OPINION:UNIZIK’s Forgotten Staff: Cheers for Their Own Chains
While the halls of Nnamdi Azikiwe University (UNIZIK) echoed with birthday songs and applause in honour of Acting Vice Chancellor Prof. Carol Arinze-Umobi, a far grimmer reality was unfolding in the shadows. Here lie forgotten workers , some labouring for over six years without a single salary , who chose not to protest or demand what is rightfully theirs. Instead, they praised the very leadership that has long failed them.
This is not loyalty. It is survival through sycophancy.
For years, these unpaid staff have kept the wheels turning at UNIZIK, serving in critical roles, yet the institution treats them as invisible,unpaid, unrecognized, and disregarded. Even worse, recent revelations of secret recruitments expose a cynical system that quietly welcomes new employees while these long-suffering workers remain trapped in an endless limbo of neglect.
How does one explain an institution that forces staff to pay just to serve, then denies them their wages for years?
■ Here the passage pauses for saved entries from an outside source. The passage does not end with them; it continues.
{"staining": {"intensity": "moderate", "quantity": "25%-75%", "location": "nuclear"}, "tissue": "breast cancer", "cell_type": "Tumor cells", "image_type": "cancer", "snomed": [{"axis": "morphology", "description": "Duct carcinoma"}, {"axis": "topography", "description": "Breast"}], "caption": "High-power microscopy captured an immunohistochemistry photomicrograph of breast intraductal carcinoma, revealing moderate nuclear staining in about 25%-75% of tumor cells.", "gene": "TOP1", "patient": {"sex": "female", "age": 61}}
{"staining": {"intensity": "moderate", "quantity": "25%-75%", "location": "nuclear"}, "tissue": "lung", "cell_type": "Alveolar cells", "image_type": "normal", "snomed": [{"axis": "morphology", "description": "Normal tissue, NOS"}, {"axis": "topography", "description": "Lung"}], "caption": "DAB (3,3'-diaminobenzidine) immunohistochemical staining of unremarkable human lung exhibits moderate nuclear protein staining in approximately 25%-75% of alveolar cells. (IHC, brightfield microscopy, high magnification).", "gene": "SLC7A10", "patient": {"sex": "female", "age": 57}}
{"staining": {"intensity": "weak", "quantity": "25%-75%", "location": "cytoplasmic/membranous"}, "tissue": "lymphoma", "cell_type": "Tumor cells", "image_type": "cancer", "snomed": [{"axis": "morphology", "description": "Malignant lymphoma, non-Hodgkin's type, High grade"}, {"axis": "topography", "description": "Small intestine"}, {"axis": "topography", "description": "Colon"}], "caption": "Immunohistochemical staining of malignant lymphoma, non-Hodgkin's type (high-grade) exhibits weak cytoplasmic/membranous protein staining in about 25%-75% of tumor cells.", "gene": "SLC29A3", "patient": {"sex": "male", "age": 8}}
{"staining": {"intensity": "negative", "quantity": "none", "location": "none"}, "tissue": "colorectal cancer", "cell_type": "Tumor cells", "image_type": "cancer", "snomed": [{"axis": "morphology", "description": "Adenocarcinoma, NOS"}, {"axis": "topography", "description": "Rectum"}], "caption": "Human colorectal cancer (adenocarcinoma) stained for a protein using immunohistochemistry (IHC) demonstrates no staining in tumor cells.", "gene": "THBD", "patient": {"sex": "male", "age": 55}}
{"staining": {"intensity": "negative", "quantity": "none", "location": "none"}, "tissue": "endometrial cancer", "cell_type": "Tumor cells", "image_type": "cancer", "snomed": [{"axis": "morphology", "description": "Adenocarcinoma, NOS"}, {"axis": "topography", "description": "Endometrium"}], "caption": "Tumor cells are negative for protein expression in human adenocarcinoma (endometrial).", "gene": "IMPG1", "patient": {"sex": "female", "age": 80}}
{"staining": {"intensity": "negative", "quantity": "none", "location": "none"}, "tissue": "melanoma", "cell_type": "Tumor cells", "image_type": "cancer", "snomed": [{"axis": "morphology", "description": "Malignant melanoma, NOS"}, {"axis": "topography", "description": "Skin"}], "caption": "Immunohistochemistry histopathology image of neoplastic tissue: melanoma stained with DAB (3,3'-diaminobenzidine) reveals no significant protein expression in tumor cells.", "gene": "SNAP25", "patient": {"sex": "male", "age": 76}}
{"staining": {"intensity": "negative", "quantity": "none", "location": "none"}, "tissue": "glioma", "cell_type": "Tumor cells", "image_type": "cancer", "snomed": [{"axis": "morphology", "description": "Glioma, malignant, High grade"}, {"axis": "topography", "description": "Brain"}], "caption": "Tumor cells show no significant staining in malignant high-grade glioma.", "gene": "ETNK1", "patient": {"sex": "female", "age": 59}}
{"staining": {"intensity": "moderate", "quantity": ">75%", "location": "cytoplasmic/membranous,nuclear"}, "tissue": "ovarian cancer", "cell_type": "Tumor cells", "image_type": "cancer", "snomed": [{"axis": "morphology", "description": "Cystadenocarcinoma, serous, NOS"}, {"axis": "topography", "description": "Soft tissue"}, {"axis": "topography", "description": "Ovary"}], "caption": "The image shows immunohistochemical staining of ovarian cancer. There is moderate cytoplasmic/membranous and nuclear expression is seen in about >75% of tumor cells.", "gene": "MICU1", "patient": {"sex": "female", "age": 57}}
How does it justify welcoming fresh faces on payrolls while those who have devoted half a decade or more go unpaid? This is not just mismanagement it is exploitation cloaked in bureaucratic apathy.
And yet, instead of anger or protest, these workers resort to praise a desperate act of hoping goodwill will finally earn them dignity. But praise alone does not pay bills, does not feed families, does not erase the trauma of poverty or the heartbreak of watching colleagues die from neglect.
This spectacle of balloon-filled celebrations amid unpaid laborers is the epitome of institutional hypocrisy. What rational logic is there in celebrating a Vice Chancellor while refusing to pay those who keep the university alive? What message does it send when those who have sacrificed everything to serve become sycophants at a feast they cannot afford?
The truth is uncomfortable but unavoidable, this is a system complicit in its own cruelty. We condemn politicians for corruption and injustice, yet here within our own institutions, we tolerate and perpetuate the very same abuses. How can we demand accountability elsewhere when we refuse to uphold basic fairness in our own backyard?
UNIZIK must act swiftly and decisively. The plight of these workers is not just a personnel issue; it is a moral indictment of leadership that has allowed a slave camp of staff to exist for years. To delay further is to betray the university’s founding principles of justice and human dignity.
The workers’ silent cry behind the birthday fanfare is a challenge for us all: will we continue to applaud injustice, or will we rise to demand the respect and recompense these forgotten heroes deserve?